Bali membuatku cukup menguras banyak emosi, malam ini aku tak tau harus kemana, ini bukan seperti yang aku harapkan, aku tetap termenung disini, menatap lekat ombak yang sedang menari-nari di depanku, Bara aku tau setelah ini kamu tidak akan pernah memaafkan ku, Bara aku tau setelah ibu menyakitimu dengan begitu hebatnya sekarang aku juga ikut-ikutan menyakitimu, bahkan lebih parah dari ibu, Bara aku tidak tau kalau semua rencana yang telah tersusun sedemikian rupa akan hancur lebur tak tersisa seperti ini, Aku tau ini berat untukmu Bara, aku tau kamu akan terus mencoba untuk bertanya tentang apa yang telah aku katakan tadi, tapi percayalah Bara, aku sangat menyayangimu, sungguh. Mungkin besok kita akan bertemu, aku akan mencoba untuk tetap membuatmu mengerti Bara, kali ini aku tidak akan bertindak gegabah, mempertahankan mu bukanlah sebuah hal yang benar, memang sudah saatnya aku melepasmu Bara, membiarkanmu berbahagia dengan apa yang telah kamu miliki dulu, tanpa aku bahkan tanpa seseorang yang akan selalu mengganggu mu, Leandro dan Ibu.

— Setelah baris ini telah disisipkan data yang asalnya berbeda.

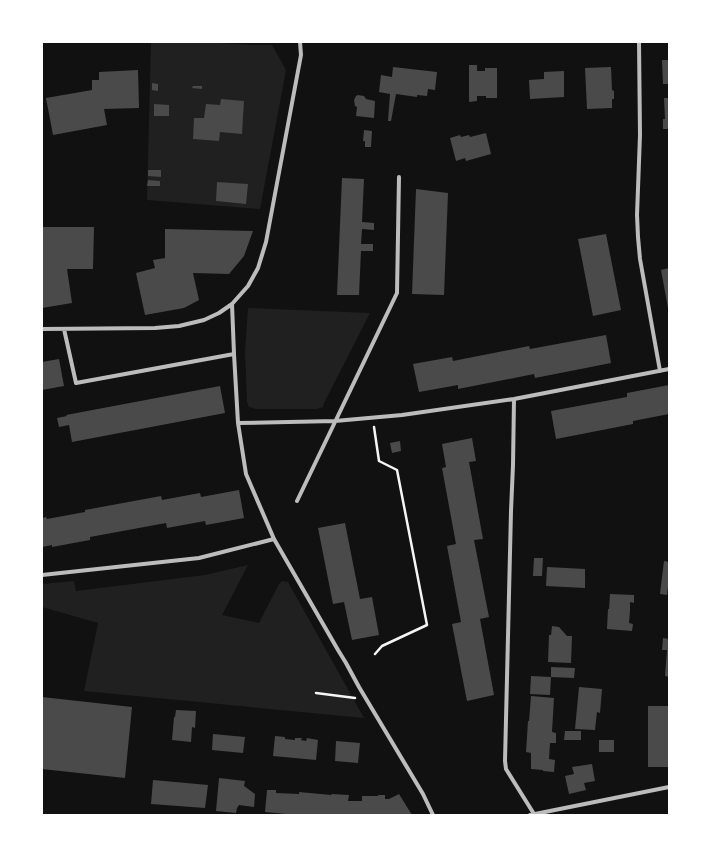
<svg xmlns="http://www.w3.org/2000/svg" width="711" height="857" font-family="'Titillium Web',sans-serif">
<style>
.green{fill:#202020}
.building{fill:#4a4a4a}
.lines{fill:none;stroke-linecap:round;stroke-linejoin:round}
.path{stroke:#f5f5f5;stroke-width:2.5}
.minor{stroke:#bcbcbc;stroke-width:4}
</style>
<rect width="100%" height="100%" fill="#111"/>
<path class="green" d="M151 42H202L253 45H272L286 70 260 209 147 200Z
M248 308 370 313 324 403 323 407 317 409H256L249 407 247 402 245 352Z
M248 565 222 615 259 623 279 584 282 581 288 582 364 718 84 691 98 623 42 607V584L74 581 76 591 205 575Z"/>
<path class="building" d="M662 60H669V84H663Z
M469 65H477V71H485V68H497V98H486V96H477V101L469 102Z
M393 67 437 72 435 90 428 89 427 96 417 95V97L396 94 391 121H388L390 94 379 92 381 75 392 77Z
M611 67 612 90 614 91V99H612V108L587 109 585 68Z
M138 70 139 108 104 109 107 125 53 135 46 98 92 90V80H99V72Z
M564 71V97L530 99 529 80 544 79V72Z
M152 83 158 84V91L152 90Z
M193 86H202V89L192 88Z
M358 95 364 96 366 99 375 101 374 118 356 116 357 107 355 106 354 100 356 96Z
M664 98H669V129H663V119H665Z
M221 99 244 101 242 134 220 132 219 141 193 139 194 118H204L206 104 220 105Z
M154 104 169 105V116H154Z
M364 130 372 131 371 147H365V141H363Z
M486 133 491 154 466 161 465 158 456 161 450 138 460 135 461 137 469 135 470 137Z
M148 170H161V177L148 176Z
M342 178 364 179 362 222 374 223V230L362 229 361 244H373V251H361L359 295H337Z
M148 180 160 181V186H147Z
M217 182 248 184 246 204 216 201Z
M416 189 448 193 444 295 412 294Z
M42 227H94L93 269H67L72 303 42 308Z
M165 229 253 231 244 256 229 274 193 273 199 300 184 308 145 315 136 273 155 268 153 260 165 258Z
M606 234 621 310 593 316 578 239Z
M669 268V308H668L661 270Z
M606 335 611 363 535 378 534 374 458 389V385L419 392 413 364 452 357 453 361 529 346 530 349Z
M59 359 64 386 42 390V362Z
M669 385V414L633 421V424L556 439 551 411 627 397V393Z
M220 386 225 413 72 442 69 425 59 427 57 418 67 416 66 415Z
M472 438 476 461 469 462 483 539 474 540 489 617 480 619 494 695 467 701 452 624 461 622 447 546 456 544 442 468 446 467 442 444Z
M400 441 401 451 392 453 390 443Z
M239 490 244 518 206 525 205 521 167 528 166 523 90 537V540L52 547V545L42 547V518L46 517 47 519 85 512V510L161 496 162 500 200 493 201 497Z
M345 523 360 599 372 597 379 635 352 640 344 602 333 604 318 528Z
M534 558H543L542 576H533Z
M664 561 669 562V587H668L667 595 660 594Z
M547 567 585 569V588L546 586Z
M610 594 634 595V603L630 602V611L629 623 633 624 632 631 607 629 608 609H609Z
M552 626 559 627 567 636H572L571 663 548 662 549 635H551Z
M663 638 669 639V677L665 676 667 650H662Z
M551 667 575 668 574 678 551 677Z
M531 676 551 677 550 695 530 694Z
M579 687 602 689 600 713 597 712 595 730 575 729Z
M531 696 554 698 552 732 556 733V743H550L549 759 555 760 554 772 543 771V770L531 769V753L526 752 528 721H529Z
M42 697 132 707 125 778 42 769Z
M648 706H669V767H648Z
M176 710 196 711 195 728 192 727 191 742 172 740 174 717H175Z
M565 731H581V740H564Z
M213 734 245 737 243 753 212 750Z
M275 736 285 737V739L295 740V738H302L301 740 306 741 307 738 318 740 316 760 273 756Z
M599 740H614V752H599Z
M336 741 360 743 358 763 335 761Z
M592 764 595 781 584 783 586 790 569 794 565 776 574 774 572 767Z
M219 778 245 781 244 786 255 794 254 807 239 805 237 808 236 813 216 811Z
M153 780 208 785 205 808 151 804Z
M267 790H276V793L299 794V792L331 795 332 794 349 795 348 801H362V796H378V795H385V799H389L399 794 412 815H296L265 812Z"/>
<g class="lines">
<path class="path" d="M374 427 379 461 397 470 427 625 382 646 375 654
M316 693 355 698"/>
<path class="minor" d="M639 42 640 135 637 215 638 237 640 259 660 371
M232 304 234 354 238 423 246 474 274 539 338 650 346 663 359 687 423 794 433 815
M42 329 155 328 179 326 204 320 219 313 232 304 248 286 258 268 266 242 301 55 300 42
M64 329 76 383 234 354
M514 399 513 465 511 511 505 761 506 769 534 814
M238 423 335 421 402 415 514 399 669 369
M297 501 397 293 399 177
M42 575 199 558 274 539
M530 815 669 787"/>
</g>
<rect width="711" height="857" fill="none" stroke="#ffffff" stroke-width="86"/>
</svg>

ahh menyebut namanya membuatku teringat, sepertinya memang aku harus pulang, sudah waktunya aku membuat diriku tenang, sudah cukup bersenang-senang nya, aku akan kembali. 

~.~

Disini, tepat dimana aku sedang menatapnya, berbaring di atas hospital bed, wajah tenang itu membuatku merasa sangat nyaman untuk berlama-lama memandang nya, tak tau apa yang sudah dokter perbuat dengan seluruh badan lemah yang ada di depanku ini, kaki dan tangannya masing-masing di ikat, aku bisa melihat tanda merah merekah di setiap sudut ikatan tali itu, aku mengusap keningnya, mencoba untuk membangunkan kesayangan ku ini, namun dia tetap tidak terbangun mungkin dokter telah memberinya obat penenang, perlahan aku mencoba untuk melepas semua tali yang merekat pada tubuhnya, mencoba untuk bersikap setenang mungkin walaupun tanganku sudah bergetar tak karuan.

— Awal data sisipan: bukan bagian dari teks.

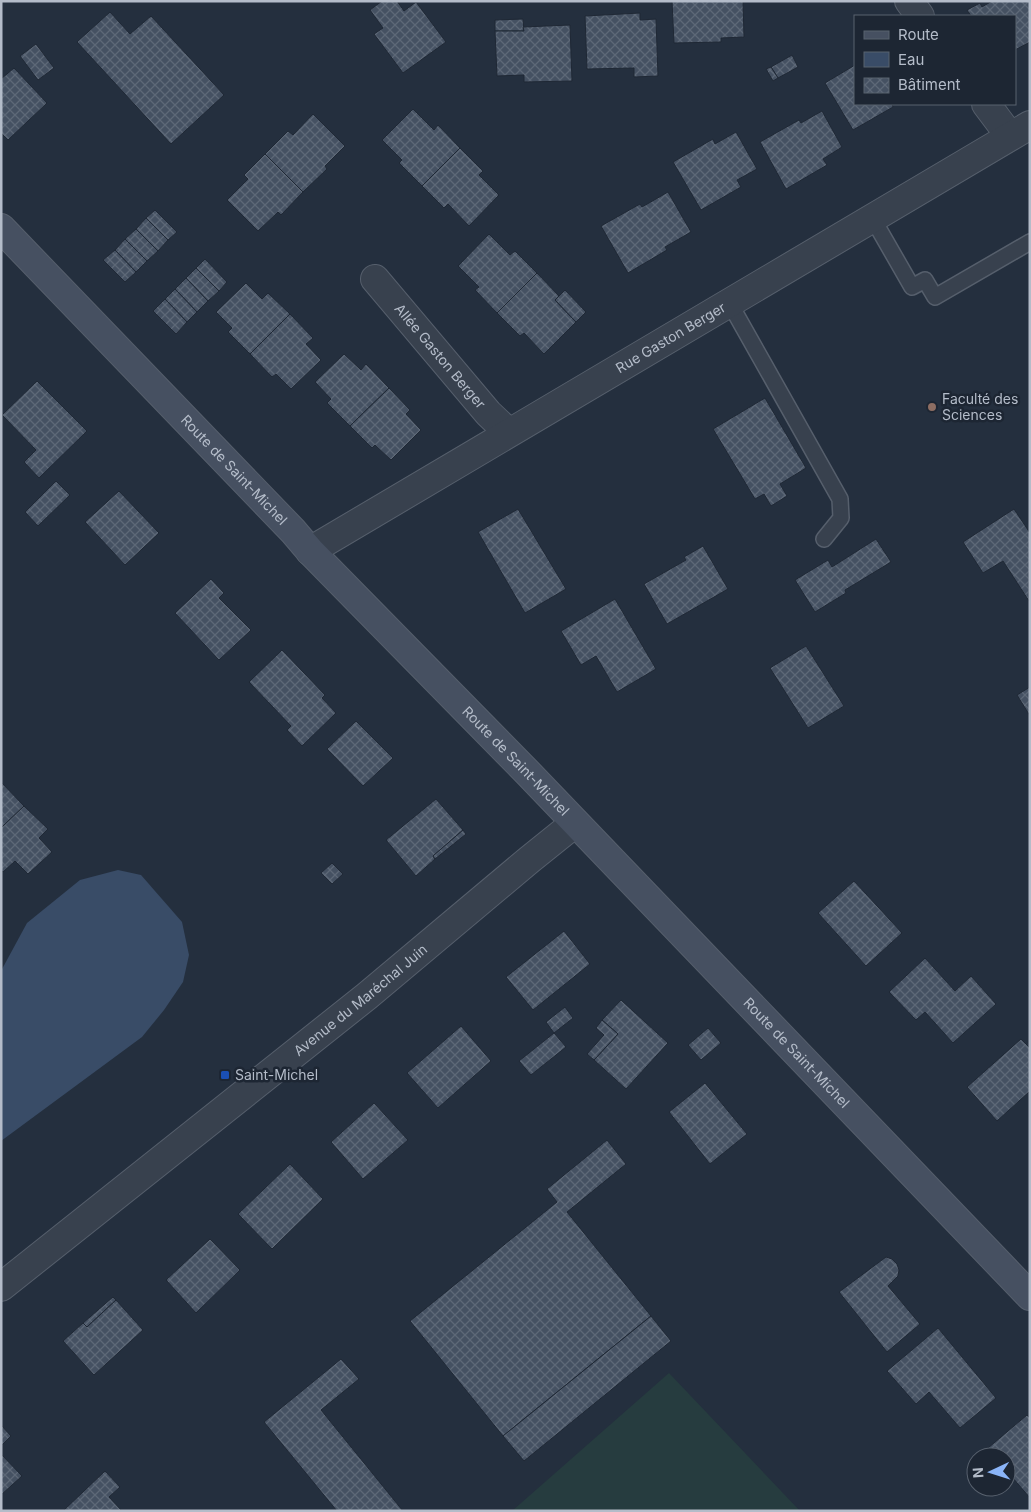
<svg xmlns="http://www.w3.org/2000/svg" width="1031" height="1512" font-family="Inter,sans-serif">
<defs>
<pattern id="building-cross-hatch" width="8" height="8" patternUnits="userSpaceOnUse" patternTransform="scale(1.25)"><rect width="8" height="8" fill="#455162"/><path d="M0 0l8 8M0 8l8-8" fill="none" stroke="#5d6877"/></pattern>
</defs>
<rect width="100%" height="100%" fill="#242f3e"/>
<path fill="#263c3f" d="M669 1373 800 1511H512Z"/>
<path fill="#394c67" d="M118 870 141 875 182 922 189 955 183 982 164 1010 142 1037 1 1141V971L27 923 80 880Z"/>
<g fill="url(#building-cross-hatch)" stroke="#1f2835">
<path d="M382 1H397L404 11 416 2 446 42 403 73 374 34 383 28 370 10Z"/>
<path d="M672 1H743L744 37 721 38V42L674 43Z"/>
<path d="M992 1H1030V42L1015 50V16H971L967 10 980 3 982 7Z"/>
<path d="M110 12 130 34 151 16 224 95 171 144 77 42Z"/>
<path d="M640 13V20L656 19 658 76 634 77V68L587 69 585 16Z"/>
<path d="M523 19 524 31H495V20Z"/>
<path d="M570 25 572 81 524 82V75L497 76 495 31H524L523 27Z"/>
<path d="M36 44 54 68 38 80 20 56Z"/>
<path d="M792 55 798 67 778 78 771 67Z"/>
<path d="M855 65V104H892L893 107 853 130 825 83Z"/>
<path d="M771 67 778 78 773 81 766 69Z"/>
<path d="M14 68 47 103 8 140 1 133V79Z"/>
<path d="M413 109 434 130 438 125 460 148 422 186 399 163 402 160 382 140Z"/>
<path d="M822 111 842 147 823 159 827 165 786 189 760 142 799 120 801 123Z"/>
<path d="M313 114 345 146 325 166 327 169 303 192 265 154 288 131 293 135Z"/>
<path d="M736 132 757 169 737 180 741 187 701 210 673 162 713 139 715 144Z"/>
<path d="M460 148 483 171 479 175 499 195 469 226 448 204 444 208 422 186Z"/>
<path d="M265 154 303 192 281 215 278 212 258 231 227 200 248 179 244 175Z"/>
<path d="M668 192 691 232 665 247 667 250 628 273 601 226 640 204 642 207Z"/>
<path d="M155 210 177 232 168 240 146 218Z"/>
<path d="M146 218 168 240 158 251 136 229Z"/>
<path d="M136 229 158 251 147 261 125 239Z"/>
<path d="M489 234 510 255 515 251 537 273 497 313 475 290 479 287 458 266Z"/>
<path d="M125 239 147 261 136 272 115 250Z"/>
<path d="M115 250 136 272 125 282 103 260Z"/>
<path d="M205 259 227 282 219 291 196 268Z"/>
<path d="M196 268 219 291 208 301 186 278Z"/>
<path d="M537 273 559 296 555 300 576 322 544 354 524 333 520 336 497 313Z"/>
<path d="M186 278 208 301 197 312 175 289Z"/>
<path d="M246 283 262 299 268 293 290 314 250 354 228 332 232 328 216 312Z"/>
<path d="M175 289 197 312 187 322 165 299Z"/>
<path d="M565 290 586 312 576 322 555 300Z"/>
<path d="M165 299 187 322 176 334 153 311Z"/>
<path d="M290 314 313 338 306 344 321 360 291 389 276 374 272 377 250 354Z"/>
<path d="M344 354 361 370 366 364 389 388 350 426 327 403 331 399 315 382Z"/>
<path d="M37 381 87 431 39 478 24 462 36 450 2 415Z"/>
<path d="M389 388 410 410 406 414 421 430 391 460 375 445 372 448 350 426Z"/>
<path d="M765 398 806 468 780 484 787 496 771 506 764 494 755 499 713 429Z"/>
<path d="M56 481 70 495 38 526 25 512Z"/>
<path d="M119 491 159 533 125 565 85 522Z"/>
<path d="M518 509 566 589 525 613 478 532Z"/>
<path d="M1014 509 1030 533 1029 601 1003 561 983 573 963 542Z"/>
<path d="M876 539 891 562 845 590 846 593 815 612 795 580 828 560 832 567Z"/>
<path d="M703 546 728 589 667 624 644 584 686 560 684 557Z"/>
<path d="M211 579 224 593 219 598 251 630 219 660 175 613Z"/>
<path d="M615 599 656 669 617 692 596 656 581 665 561 631Z"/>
<path d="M806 646 844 706 808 728 770 668Z"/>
<path d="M282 650 325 695 322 698 336 713 302 746 287 730 291 726 249 682Z"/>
<path d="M1030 687V716L1017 695Z"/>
<path d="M356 721 393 758 363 786 327 749Z"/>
<path d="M1 782 24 806 1 828Z"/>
<path d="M436 799 463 830 433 856 435 859 416 876 386 840Z"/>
<path d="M24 806 48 829 39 838 52 852 28 874 15 861 3 872 1 870V828Z"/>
<path d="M463 830 466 834 435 859 433 856Z"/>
<path d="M332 863 343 874 332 884 321 873Z"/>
<path d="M854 881 902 933 866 966 818 913Z"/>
<path d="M564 931 590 964 533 1010 506 977Z"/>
<path d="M925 958 955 991 971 976 996 1004 953 1043 925 1012 916 1020 889 992Z"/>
<path d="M621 1000 668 1043 626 1089 594 1060 618 1034 602 1020Z"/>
<path d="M565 1007 573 1018 554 1033 546 1022Z"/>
<path d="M602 1020 618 1034 594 1060 587 1054 604 1035 596 1028Z"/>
<path d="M461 1026 491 1061 438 1108 407 1073Z"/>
<path d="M708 1028 721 1043 701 1060 688 1045Z"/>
<path d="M554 1033 566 1047 531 1075 519 1061Z"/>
<path d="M1021 1039 1030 1048V1091L997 1121 967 1087Z"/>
<path d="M705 1083 747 1134 710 1164 669 1112Z"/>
<path d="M374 1103 408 1140 363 1179 331 1142Z"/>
<path d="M607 1140 626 1164 567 1212 651 1316 503 1436 410 1321 557 1202 547 1189Z"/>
<path d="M290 1164 323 1199 272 1249 238 1214Z"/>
<path d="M210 1239 240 1270 196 1313 166 1280Z"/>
<path d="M886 1257 892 1259 897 1264 899 1270 898 1276 888 1286 920 1324 887 1352 839 1292Z"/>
<path d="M113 1297 116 1300 87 1327 83 1323Z"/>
<path d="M116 1300 143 1330 94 1375 63 1341 83 1323 87 1327Z"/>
<path d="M651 1316 671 1341 524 1461 503 1436Z"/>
<path d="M938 1328 996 1398 960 1428 929 1392 916 1404 887 1371Z"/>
<path d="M341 1359 359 1379 321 1410 403 1511H337L264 1422Z"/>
<path d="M1027 1415 1030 1418V1498L1006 1470V1457H995L988 1448Z"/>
<path d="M1 1425 11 1436 1 1446Z"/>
<path d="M1 1454 22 1476 1 1495Z"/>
<path d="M105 1471 120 1487 109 1497 122 1511H63Z"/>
</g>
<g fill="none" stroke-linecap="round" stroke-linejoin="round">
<g stroke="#565f6c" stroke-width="18">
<g id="lane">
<path d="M873 219 912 287 925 280 935 297 1030 242"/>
<path d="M729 302 840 499 841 518 824 539"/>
</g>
</g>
<g stroke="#565f6c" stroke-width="30">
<g id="street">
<path d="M909 1 920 16"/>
<path d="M986 104 1010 136"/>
<path id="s1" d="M375 279 488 413 508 432"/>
<path id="s2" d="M310 551 1030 125"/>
<path id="s3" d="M1 1287 367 996 529 860 575 823"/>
</g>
</g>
<g stroke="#565f6c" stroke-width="30">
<g id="secondary">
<path id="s4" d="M1 228 293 531 310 551 527 772 1030 1296"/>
</g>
</g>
<use href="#lane" stroke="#38414e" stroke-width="15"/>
<use href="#street" stroke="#38414e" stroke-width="28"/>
<use href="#secondary" stroke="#465061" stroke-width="28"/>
</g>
<circle fill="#8d6e63" stroke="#1d2633" stroke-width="2" cx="932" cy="407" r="5"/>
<rect fill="#1a4fb4" stroke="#1d2633" stroke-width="2" x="220" y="1070" width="10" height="10" rx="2.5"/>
<g text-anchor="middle" stroke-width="5" stroke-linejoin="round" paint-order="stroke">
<g font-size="14" fill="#b4bcc9" stroke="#1d2633">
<text dy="5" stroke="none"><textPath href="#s2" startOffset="419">Rue Gaston Berger</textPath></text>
<text dy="5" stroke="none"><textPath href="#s1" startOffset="101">Allée Gaston Berger</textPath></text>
<text dy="5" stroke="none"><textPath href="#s4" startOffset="336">Route de Saint-Michel</textPath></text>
<text dy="5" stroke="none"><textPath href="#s4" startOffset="741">Route de Saint-Michel</textPath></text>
<text dy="5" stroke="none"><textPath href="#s3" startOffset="460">Avenue du Maréchal Juin</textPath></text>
<text dy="5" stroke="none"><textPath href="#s4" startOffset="1146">Route de Saint-Michel</textPath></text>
</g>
<g font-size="14" fill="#b4bcc9" stroke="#1d2633" text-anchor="start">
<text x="942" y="404">Faculté des<tspan x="942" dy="16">Sciences</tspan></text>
<text x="235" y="1080">Saint-Michel</text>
</g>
</g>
<rect width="1031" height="1512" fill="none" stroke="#b4bcc9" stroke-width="5"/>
<rect x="854" y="15" width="162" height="90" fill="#1d2633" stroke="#59626f"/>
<rect x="864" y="31" width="25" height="8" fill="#465061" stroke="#59626f"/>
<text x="898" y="40" font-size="15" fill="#b4bcc9">Route</text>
<rect x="864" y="52" width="25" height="15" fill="#394c67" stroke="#59626f"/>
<text x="898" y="65" font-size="15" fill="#b4bcc9">Eau</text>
<rect x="864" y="78" width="25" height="15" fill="url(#building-cross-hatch)" stroke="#59626f"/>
<text x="898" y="90" font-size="15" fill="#b4bcc9">Bâtiment</text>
<g transform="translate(991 1472) rotate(266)"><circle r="24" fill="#1d2633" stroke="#59626f"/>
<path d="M0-4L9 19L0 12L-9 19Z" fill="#8ab4f8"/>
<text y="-8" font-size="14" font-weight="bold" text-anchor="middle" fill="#b4bcc9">N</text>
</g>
</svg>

Oh Tuhan apa ini sebuah hukuman? untukku atau untuknya? Kalau memang untuknya kenapa rasanya aku menerima sakit yang sama. Setelahnya aku mengecup pelipisnya menyalurkan sebuah kehangatan yang mungkin jika dia bisa melihatnya, dia akan kegirangan sekarang. Dugaanku benar dia terusik dengan keberadaanku tapi memang itu yang aku harapkan. 

Matanya yang sayu terkejab-kejab mencoba menyesuaikan cahaya, dia masih belum menyadari keberadaan ku, hingga tanganku mengusap kepalanya lembut. 

"Hai, kesayanganku..." Dia terperanjat, lucu, ekspresi yang selalu sama saat aku menjenguknya dulu,

"Kamu, disini? Anna?" 

"Ya aku datang, sayangku..." Panggil ku lirih, seolah tak percaya dia mencoba untuk menyentuh pipi ku. 

"Kamu beneran Anna?" Aku tersenyum mendengar nya, "Iya aku Anna, Anna-nya Lean." 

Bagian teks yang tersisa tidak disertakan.